In fact, in the last 22 years, dividend aristocrats generated an annualized return of 12.9%, easily topping the broader market’s 10.7%.
6 Solid Choices
We have, thus, selected six such dividend aristocrats to boost your returns. Such stocks also possess a Zacks Rank #1 (Strong Buy) or 2 (Buy). The favorable Zacks Rank should help these stocks rally further this year.
Cintas Corporation (CTAS - Free Report) provides corporate identity uniforms and related business services, primarily in North America, Latin America, Europe, and Asia. Currently, the stock has a Zacks Rank #2. The company has raised its dividend for 34 straight years. Cintas has a dividend yield of 0.9% while its five-year average dividend yield is 1.1%. The company’s expected earnings growth rate for the current year is 28.7%, higher than the Uniform and Related industry’s estimated return of 12.9%.
Roper Technologies, Inc. (ROP - Free Report) designs and develops software, and engineered products and solutions. The stock currently has a Zacks Rank #2. The company has raised its dividend for over 25 straight years. Roper Technologies has a dividend yield of 0.6% while its five-year average dividend yield is 0.6%. The company’s expected earnings growth rate for the current quarter is 20.5%, way ahead of the Manufacturing - General Industrial industry’s estimated return of 5.7%.
W.W. Grainger, Inc. (GWW - Free Report) distributes maintenance, repair, and operating (MRO) supplies; and other related products and services that are used by businesses and institutions in the United States, Canada, Europe, Asia, and Latin America. Currently, the stock has a Zacks Rank #1. The company has raised its dividend for 46 straight years.
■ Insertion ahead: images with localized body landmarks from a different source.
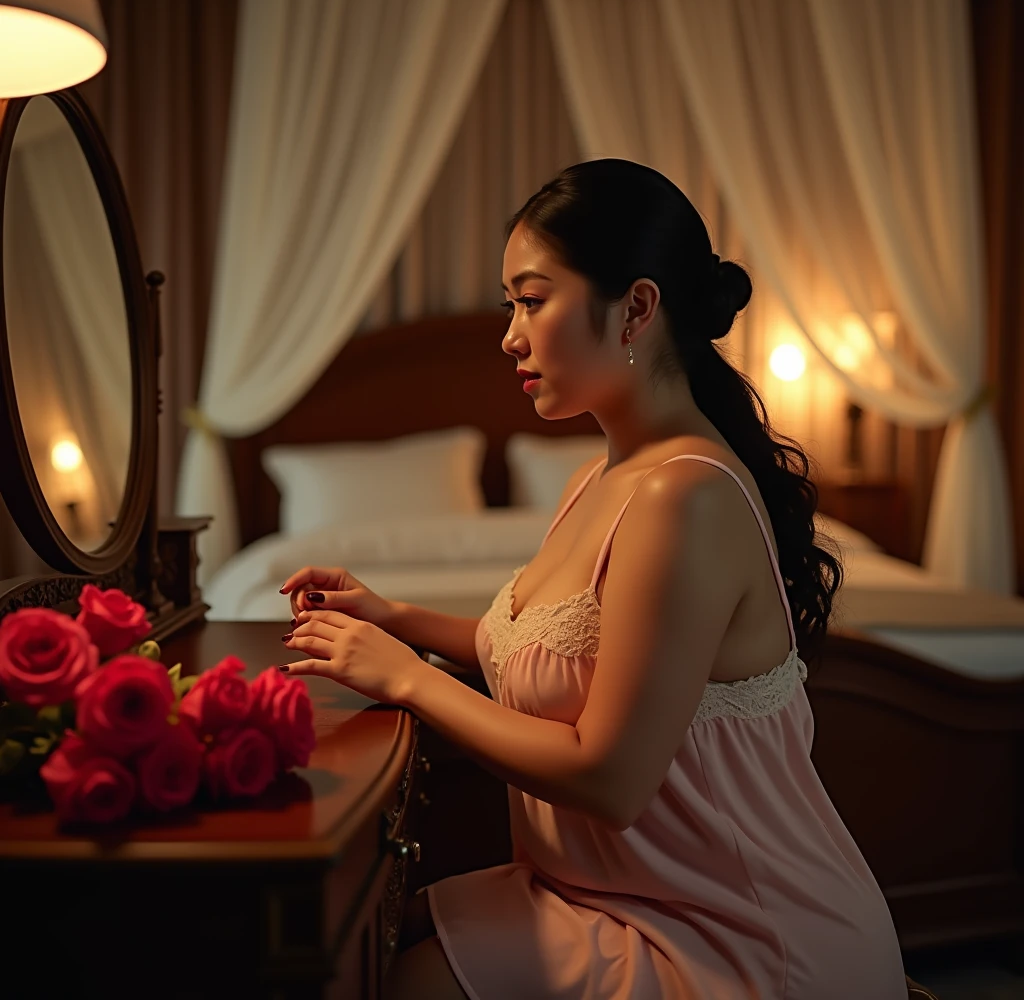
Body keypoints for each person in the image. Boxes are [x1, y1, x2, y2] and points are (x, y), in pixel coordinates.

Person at [278, 159, 908, 999]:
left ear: (636, 308)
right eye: (511, 305)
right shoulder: (597, 480)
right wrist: (394, 617)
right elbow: (553, 661)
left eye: (531, 301)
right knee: (353, 938)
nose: (509, 336)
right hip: (622, 894)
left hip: (741, 937)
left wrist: (405, 682)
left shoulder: (685, 497)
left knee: (397, 976)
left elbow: (610, 776)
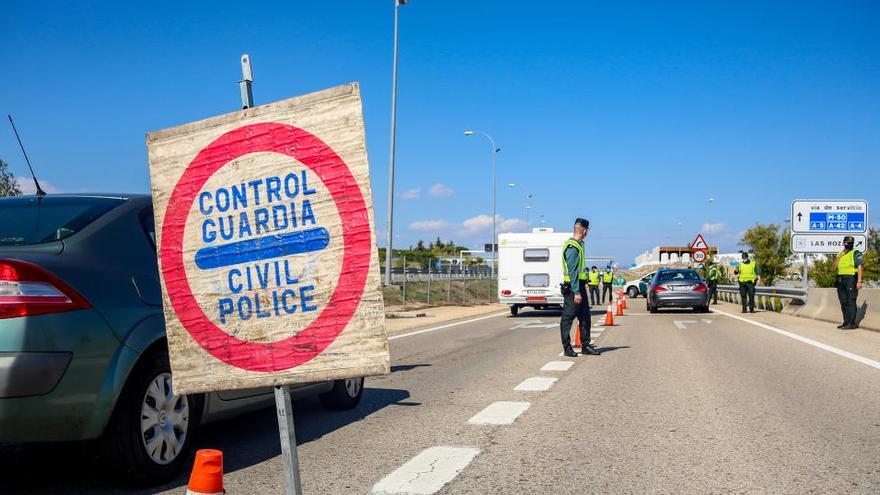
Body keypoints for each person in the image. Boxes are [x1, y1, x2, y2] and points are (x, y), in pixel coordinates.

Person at [559, 218, 601, 357]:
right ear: (584, 231)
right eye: (587, 230)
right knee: (568, 318)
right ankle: (567, 347)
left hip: (579, 286)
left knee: (585, 317)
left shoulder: (579, 244)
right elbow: (572, 271)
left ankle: (585, 345)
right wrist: (577, 291)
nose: (587, 232)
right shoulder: (572, 247)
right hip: (572, 288)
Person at [832, 235, 864, 330]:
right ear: (844, 243)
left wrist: (859, 281)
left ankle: (852, 323)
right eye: (847, 243)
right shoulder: (840, 254)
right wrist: (838, 258)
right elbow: (833, 267)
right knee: (843, 302)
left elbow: (860, 266)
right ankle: (846, 322)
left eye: (851, 243)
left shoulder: (856, 253)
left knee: (851, 301)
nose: (849, 244)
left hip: (851, 279)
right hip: (841, 280)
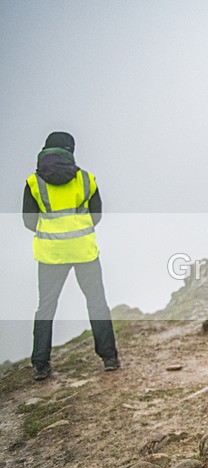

W.W. Grainger has a dividend yield of 1.7% while its five-year average dividend yield is almost 2%. The company’s expected earnings growth rate for the current year is 30.5%, ahead of the Industrial Services industry’s estimated return of 25.6%. You can see the complete list of today’s Zacks #1 Rank stocks here.
Aflac Incorporated (AFL - Free Report) provides voluntary supplemental health and life insurance products. Recently, the stock has a Zacks Rank #2. The company has raised its dividend for 34 straight years. Aflac has a dividend yield of 2.3% while its five-year average dividend yield is 2.4%. The company’s expected earnings growth rate for the current year is 16.4%, in contrast the Insurance - Accident and Health industry’s estimated return is projected to decline 7.6%.
Praxair, Inc. produces and distributes industrial gases. The stock, right now, has a Zacks Rank #2. The company has raised its dividend for over 25 straight years. Praxair has a dividend yield of 2.1% while its five-year average dividend yield is 2.3%. The company’s expected earnings growth rate for the current quarter is 16.4%, more than the Chemical - Diversified industry’s estimated return of 12.2%.
Automatic Data Processing, Inc. (ADP - Free Report) provides business process outsourcing services worldwide. Currently, the stock has a Zacks Rank #2. The company has raised its dividend for over 25 straight years. Automatic Data Processing has a dividend yield of 2% while its five-year average dividend yield is 2.3%. The company’s expected earnings growth rate for the current year is 16.8%, better than the Outsourcing industry’s estimated return of 7.7%.